Pero si el Renacimiento aporta solemnidad, los años ’90 y los primeros 2000 introducen actitud. Regresan los cinturones con doble G, las gafas máscara, las medias logadas y una sensualidad explícita que mira sin pudor al archivo tomfordiano. El mítico G-string dress reaparece reinterpretado, cerrando el desfile con una Kate Moss que condensa nostalgia y provocación en partes iguales.
La paleta oscila entre blancos y negros rotundos y tonos saturados como rojo y azul, mientras los tejidos laminados, cristalizados y ultra stretch refuerzan esa estética super-fashion que hizo de Gucci un objeto de deseo global. Costuras visibles, transparencias medidas y aplicaciones de espíritu couture revelan la voluntad de conjugar espectáculo y savoir-faire artesanal.
Los accesorios —botas puntiagudas, bolsos rígidos ladylike, riñoneras múltiples y calzado técnico— se perfilan como futuros best sellers.

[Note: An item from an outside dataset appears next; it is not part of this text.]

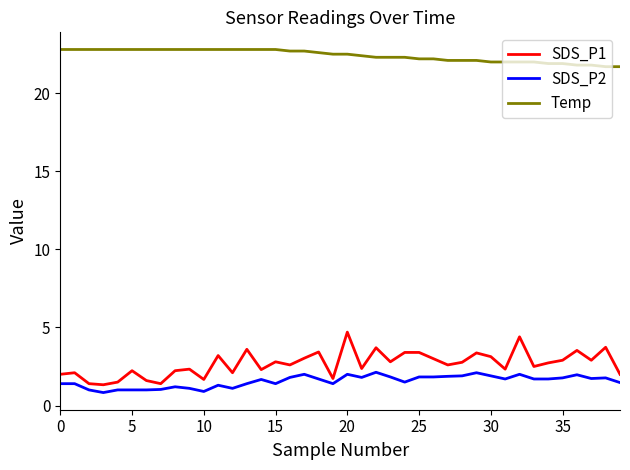

What is the difference between the maximum and minimum values in the Temp series?

1.1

La logomanía reaparece no como recurso nostálgico, sino como símbolo identitario. La icónica estampa Flora resurge como metáfora de renacimiento y síntesis.
“Gucci debe convertirse en un sentimiento”, afirmó el diseñador. La frase resume la ambición de este nuevo ciclo: trascender el producto para instalar una narrativa cultural. En su visión, la Gucciness no es solo un conjunto de códigos estéticos, sino un estado emocional hecho de drama, deseo, contradicción y memoria.
Entre archivo y vanguardia, Gucci vuelve a posicionarse como espejo de su tiempo. Porque en esta nueva etapa, el lujo no es solo lo que se lleva: es la forma en que se siente.